» EXERCISE
Copy the rows word for word, starting at the very first one and ending with the line that contains "v(6.93, 27) *". Leave the pictures out of your copy.

--- START DATASET EXTRACT ---

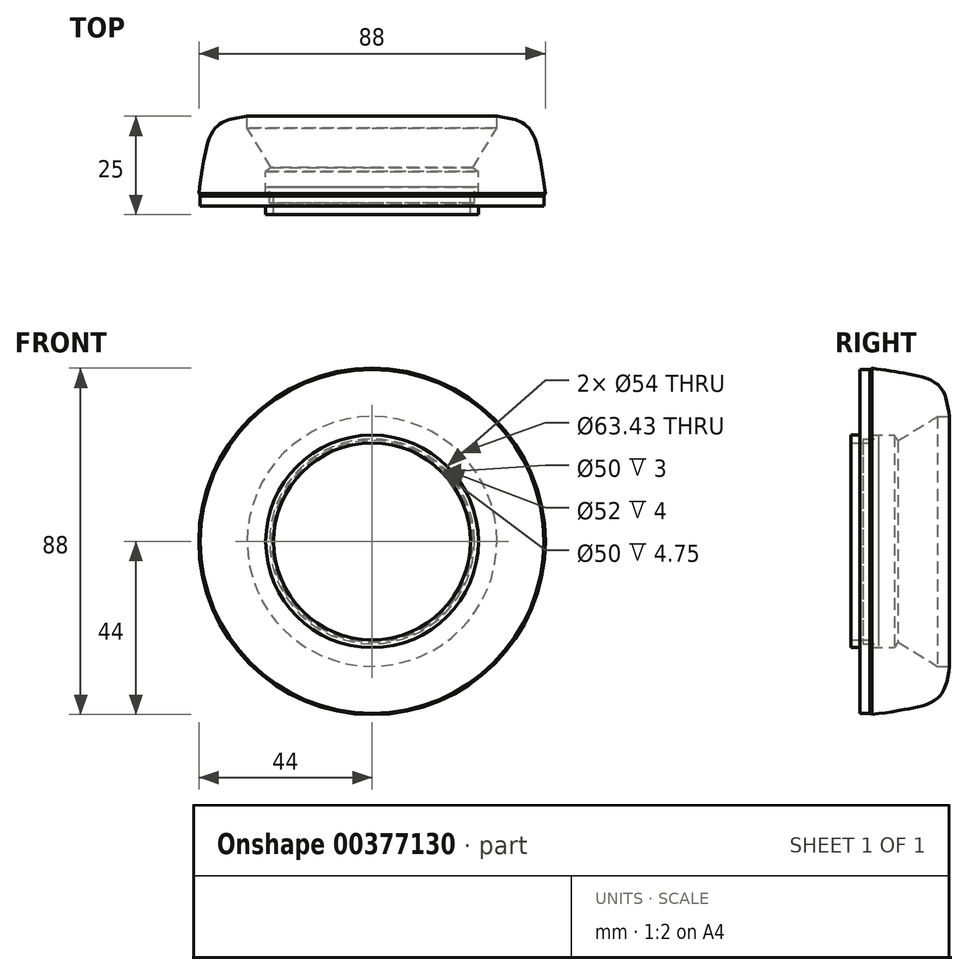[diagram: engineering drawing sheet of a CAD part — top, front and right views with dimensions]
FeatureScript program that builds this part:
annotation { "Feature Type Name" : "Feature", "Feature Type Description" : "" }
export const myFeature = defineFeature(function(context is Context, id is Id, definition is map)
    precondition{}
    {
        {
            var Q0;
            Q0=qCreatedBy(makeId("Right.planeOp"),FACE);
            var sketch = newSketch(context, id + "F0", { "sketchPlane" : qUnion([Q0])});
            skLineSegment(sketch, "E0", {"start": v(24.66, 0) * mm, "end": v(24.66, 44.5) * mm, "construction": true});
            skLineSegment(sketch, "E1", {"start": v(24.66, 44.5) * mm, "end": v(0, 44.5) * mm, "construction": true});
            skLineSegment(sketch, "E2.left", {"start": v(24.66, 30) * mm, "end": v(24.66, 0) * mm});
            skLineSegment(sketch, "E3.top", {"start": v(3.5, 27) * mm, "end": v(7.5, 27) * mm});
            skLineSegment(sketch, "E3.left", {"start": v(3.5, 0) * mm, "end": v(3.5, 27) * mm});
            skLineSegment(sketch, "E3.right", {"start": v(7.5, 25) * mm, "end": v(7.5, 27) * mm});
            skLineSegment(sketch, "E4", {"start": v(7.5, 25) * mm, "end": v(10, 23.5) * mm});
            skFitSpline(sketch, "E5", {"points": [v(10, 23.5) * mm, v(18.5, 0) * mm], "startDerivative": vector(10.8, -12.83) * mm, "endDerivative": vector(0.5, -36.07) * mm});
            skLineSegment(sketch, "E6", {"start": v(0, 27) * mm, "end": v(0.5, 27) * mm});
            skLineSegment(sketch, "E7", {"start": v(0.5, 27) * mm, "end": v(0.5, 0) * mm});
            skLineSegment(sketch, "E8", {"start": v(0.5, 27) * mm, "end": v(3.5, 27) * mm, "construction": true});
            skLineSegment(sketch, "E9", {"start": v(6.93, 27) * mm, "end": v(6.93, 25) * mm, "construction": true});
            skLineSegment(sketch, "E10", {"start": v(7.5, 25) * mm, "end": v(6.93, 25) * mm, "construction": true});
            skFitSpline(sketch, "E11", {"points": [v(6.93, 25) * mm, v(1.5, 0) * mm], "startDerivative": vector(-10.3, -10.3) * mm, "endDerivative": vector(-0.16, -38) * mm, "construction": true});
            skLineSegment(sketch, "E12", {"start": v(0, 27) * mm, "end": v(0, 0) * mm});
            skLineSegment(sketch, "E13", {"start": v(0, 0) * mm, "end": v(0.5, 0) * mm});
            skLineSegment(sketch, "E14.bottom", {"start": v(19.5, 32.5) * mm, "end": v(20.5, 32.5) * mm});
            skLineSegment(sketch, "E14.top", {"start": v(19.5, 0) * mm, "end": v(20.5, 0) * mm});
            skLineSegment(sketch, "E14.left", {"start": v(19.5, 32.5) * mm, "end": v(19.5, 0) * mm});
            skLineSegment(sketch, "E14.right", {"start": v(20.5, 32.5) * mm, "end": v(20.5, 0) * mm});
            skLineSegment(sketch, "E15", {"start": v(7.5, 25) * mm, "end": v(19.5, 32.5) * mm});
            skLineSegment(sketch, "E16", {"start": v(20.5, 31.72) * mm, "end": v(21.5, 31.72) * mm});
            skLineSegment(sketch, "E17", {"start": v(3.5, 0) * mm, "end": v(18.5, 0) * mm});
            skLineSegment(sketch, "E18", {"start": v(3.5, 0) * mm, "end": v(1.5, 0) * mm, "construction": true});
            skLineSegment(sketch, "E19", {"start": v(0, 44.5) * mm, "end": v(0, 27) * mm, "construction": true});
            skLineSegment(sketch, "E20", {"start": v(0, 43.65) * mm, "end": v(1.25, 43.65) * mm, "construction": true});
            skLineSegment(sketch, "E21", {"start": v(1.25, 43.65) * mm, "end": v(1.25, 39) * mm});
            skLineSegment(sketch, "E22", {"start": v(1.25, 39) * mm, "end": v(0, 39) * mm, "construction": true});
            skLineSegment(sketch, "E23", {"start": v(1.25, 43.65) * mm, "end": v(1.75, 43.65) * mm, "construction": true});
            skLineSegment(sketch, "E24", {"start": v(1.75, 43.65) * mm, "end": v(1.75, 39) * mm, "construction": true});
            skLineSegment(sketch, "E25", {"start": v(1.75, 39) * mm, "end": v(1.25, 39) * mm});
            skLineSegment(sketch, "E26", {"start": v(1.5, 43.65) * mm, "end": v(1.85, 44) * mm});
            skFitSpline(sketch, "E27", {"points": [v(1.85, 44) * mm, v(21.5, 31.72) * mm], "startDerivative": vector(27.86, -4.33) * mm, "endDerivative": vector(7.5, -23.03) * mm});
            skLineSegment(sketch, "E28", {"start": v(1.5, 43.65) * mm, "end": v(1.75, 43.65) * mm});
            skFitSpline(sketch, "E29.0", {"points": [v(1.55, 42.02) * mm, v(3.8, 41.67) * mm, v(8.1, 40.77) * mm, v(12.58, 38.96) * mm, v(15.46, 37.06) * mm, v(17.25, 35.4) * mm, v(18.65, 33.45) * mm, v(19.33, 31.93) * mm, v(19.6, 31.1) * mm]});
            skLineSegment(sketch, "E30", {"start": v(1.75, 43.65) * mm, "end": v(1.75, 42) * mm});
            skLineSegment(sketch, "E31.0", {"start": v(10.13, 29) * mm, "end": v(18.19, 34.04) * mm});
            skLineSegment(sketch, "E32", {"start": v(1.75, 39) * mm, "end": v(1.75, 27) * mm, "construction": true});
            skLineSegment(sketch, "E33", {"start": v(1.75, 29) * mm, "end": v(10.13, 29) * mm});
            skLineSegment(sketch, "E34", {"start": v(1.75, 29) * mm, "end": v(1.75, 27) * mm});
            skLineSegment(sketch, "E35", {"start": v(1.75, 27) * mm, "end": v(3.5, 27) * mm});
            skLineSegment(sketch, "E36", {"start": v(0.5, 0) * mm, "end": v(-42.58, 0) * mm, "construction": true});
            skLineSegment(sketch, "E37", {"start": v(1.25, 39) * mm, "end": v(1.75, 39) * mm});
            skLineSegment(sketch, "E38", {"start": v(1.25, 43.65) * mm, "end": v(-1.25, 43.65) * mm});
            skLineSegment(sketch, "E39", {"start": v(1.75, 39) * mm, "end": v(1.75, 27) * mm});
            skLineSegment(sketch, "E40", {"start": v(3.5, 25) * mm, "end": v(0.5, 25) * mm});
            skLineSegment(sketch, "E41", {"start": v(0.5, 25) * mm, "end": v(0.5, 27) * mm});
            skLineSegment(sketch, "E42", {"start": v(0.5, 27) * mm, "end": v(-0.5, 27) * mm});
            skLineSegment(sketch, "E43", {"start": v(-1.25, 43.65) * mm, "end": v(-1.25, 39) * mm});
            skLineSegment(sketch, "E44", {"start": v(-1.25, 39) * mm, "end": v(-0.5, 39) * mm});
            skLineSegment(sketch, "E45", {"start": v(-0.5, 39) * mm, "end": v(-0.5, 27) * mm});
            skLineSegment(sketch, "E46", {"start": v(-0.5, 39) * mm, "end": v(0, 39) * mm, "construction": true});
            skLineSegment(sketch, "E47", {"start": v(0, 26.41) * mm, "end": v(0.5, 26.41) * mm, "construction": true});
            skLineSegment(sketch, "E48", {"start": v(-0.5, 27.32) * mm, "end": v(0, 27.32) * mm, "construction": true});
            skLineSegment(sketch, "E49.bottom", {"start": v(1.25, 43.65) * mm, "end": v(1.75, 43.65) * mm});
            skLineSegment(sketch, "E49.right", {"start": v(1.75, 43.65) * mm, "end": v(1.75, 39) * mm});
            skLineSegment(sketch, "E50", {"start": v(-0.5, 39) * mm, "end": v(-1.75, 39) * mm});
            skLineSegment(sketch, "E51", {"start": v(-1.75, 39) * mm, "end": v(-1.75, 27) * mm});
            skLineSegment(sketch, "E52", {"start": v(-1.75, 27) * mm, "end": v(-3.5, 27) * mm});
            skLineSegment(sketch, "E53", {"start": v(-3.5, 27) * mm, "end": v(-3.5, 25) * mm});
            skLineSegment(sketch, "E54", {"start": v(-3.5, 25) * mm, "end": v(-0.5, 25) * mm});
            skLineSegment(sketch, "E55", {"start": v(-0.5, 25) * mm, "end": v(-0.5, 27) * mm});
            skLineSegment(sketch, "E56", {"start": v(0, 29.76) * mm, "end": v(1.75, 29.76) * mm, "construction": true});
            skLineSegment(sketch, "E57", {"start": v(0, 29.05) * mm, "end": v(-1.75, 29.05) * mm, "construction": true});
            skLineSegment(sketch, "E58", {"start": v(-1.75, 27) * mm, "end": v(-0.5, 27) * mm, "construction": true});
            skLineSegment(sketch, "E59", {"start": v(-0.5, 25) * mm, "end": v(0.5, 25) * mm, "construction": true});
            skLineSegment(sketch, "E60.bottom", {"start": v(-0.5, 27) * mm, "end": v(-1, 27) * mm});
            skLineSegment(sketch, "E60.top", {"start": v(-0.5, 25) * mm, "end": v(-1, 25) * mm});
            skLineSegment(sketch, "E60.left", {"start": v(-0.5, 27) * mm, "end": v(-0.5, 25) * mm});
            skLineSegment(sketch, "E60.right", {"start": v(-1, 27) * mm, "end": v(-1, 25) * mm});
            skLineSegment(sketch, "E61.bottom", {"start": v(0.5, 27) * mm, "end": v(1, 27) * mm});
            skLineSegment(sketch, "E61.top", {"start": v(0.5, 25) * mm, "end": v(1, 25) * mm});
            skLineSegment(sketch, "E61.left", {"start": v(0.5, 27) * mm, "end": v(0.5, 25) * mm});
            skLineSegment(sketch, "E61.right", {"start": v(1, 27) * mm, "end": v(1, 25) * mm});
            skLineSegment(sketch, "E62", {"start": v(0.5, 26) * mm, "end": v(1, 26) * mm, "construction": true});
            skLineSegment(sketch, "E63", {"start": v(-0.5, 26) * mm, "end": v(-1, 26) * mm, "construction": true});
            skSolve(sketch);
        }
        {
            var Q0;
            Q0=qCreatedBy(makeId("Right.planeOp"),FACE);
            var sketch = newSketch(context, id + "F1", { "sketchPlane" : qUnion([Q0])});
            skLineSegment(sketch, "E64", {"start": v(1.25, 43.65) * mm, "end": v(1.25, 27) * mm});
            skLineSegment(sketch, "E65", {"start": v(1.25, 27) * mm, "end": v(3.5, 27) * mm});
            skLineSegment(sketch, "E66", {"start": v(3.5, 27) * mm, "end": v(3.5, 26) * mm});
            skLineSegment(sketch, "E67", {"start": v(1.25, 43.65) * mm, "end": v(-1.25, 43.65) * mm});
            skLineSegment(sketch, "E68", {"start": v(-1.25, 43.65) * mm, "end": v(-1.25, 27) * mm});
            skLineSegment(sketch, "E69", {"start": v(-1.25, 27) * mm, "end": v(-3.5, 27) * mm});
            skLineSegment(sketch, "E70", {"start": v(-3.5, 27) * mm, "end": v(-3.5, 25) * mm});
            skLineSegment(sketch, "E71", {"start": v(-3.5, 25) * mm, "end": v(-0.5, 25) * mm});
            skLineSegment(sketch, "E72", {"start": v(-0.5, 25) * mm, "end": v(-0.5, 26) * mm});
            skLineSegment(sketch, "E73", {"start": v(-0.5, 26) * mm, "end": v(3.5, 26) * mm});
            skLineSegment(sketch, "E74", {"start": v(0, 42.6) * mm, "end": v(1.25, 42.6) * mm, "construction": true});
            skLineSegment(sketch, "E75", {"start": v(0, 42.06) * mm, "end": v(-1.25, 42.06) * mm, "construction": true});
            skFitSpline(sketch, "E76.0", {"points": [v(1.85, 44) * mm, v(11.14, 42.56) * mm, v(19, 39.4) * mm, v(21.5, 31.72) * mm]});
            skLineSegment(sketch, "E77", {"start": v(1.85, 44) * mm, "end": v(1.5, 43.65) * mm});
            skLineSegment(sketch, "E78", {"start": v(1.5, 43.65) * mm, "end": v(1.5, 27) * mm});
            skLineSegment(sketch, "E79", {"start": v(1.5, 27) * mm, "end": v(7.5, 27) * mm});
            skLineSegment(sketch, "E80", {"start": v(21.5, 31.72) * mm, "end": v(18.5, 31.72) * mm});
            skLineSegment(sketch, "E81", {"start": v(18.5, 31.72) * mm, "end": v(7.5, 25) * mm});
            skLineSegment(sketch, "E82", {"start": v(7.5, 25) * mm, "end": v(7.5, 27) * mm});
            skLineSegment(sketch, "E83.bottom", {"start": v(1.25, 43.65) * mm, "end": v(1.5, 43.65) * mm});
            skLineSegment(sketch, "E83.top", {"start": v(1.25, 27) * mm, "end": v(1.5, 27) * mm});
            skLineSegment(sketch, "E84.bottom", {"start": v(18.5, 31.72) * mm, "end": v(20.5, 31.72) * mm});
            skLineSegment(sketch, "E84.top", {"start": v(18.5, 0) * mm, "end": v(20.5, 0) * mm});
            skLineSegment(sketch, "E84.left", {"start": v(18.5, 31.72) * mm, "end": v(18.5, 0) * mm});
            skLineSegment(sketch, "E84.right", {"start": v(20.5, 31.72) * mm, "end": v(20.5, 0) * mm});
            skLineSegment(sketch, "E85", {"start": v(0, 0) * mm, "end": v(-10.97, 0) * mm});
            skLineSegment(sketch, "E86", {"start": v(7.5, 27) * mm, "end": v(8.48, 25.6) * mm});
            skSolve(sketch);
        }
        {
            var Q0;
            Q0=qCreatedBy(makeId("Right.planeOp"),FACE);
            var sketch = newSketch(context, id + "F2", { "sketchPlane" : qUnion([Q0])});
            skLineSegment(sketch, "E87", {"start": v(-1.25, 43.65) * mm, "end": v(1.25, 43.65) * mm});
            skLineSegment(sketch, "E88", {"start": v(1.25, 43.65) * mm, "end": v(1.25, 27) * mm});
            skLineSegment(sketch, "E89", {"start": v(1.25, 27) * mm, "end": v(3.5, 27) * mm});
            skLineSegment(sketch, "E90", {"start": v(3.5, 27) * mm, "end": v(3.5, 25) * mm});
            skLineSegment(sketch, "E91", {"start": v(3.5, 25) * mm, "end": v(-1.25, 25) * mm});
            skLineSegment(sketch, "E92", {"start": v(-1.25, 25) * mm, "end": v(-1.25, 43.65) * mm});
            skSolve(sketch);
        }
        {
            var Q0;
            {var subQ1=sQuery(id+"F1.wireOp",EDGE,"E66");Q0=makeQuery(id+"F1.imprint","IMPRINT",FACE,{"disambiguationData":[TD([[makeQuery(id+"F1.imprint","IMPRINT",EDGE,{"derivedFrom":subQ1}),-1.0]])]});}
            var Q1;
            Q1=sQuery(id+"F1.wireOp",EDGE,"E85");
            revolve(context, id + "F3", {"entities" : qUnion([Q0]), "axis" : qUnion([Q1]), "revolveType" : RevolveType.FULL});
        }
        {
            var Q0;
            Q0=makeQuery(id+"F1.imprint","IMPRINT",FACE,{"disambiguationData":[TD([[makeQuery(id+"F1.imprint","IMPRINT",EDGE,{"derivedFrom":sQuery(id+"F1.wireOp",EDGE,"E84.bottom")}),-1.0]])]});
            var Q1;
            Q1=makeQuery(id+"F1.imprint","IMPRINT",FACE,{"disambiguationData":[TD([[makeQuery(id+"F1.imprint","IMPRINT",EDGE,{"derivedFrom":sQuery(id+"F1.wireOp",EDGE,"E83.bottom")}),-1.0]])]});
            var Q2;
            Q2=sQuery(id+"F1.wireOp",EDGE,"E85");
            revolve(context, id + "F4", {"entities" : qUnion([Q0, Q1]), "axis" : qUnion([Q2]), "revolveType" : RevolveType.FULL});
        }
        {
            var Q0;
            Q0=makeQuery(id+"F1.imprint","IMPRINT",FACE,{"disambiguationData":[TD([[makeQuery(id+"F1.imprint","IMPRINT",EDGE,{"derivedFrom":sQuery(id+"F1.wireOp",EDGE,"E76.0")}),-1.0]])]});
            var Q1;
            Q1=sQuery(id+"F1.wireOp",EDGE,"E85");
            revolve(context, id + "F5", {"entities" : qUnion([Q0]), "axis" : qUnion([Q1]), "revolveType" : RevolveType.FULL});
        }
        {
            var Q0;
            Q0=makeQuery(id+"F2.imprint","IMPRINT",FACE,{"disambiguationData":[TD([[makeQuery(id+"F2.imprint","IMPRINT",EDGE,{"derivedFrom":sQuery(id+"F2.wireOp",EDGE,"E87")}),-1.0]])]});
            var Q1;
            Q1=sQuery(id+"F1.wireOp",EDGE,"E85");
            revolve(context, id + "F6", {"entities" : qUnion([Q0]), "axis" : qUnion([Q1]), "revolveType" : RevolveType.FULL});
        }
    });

--- END DATASET EXTRACT ---

» FINISHED TASK
[diagram: engineering drawing sheet of a CAD part — top, front and right views with dimensions]
FeatureScript program that builds this part:
annotation { "Feature Type Name" : "Feature", "Feature Type Description" : "" }
export const myFeature = defineFeature(function(context is Context, id is Id, definition is map)
    precondition{}
    {
        {
            var Q0;
            Q0=qCreatedBy(makeId("Right.planeOp"),FACE);
            var sketch = newSketch(context, id + "F0", { "sketchPlane" : qUnion([Q0])});
            skLineSegment(sketch, "E0", {"start": v(24.66, 0) * mm, "end": v(24.66, 44.5) * mm, "construction": true});
            skLineSegment(sketch, "E1", {"start": v(24.66, 44.5) * mm, "end": v(0, 44.5) * mm, "construction": true});
            skLineSegment(sketch, "E2.left", {"start": v(24.66, 30) * mm, "end": v(24.66, 0) * mm});
            skLineSegment(sketch, "E3.top", {"start": v(3.5, 27) * mm, "end": v(7.5, 27) * mm});
            skLineSegment(sketch, "E3.left", {"start": v(3.5, 0) * mm, "end": v(3.5, 27) * mm});
            skLineSegment(sketch, "E3.right", {"start": v(7.5, 25) * mm, "end": v(7.5, 27) * mm});
            skLineSegment(sketch, "E4", {"start": v(7.5, 25) * mm, "end": v(10, 23.5) * mm});
            skFitSpline(sketch, "E5", {"points": [v(10, 23.5) * mm, v(18.5, 0) * mm], "startDerivative": vector(10.8, -12.83) * mm, "endDerivative": vector(0.5, -36.07) * mm});
            skLineSegment(sketch, "E6", {"start": v(0, 27) * mm, "end": v(0.5, 27) * mm});
            skLineSegment(sketch, "E7", {"start": v(0.5, 27) * mm, "end": v(0.5, 0) * mm});
            skLineSegment(sketch, "E8", {"start": v(0.5, 27) * mm, "end": v(3.5, 27) * mm, "construction": true});
            skLineSegment(sketch, "E9", {"start": v(6.93, 27) * mm, "end": v(6.93, 25) * mm, "construction": true});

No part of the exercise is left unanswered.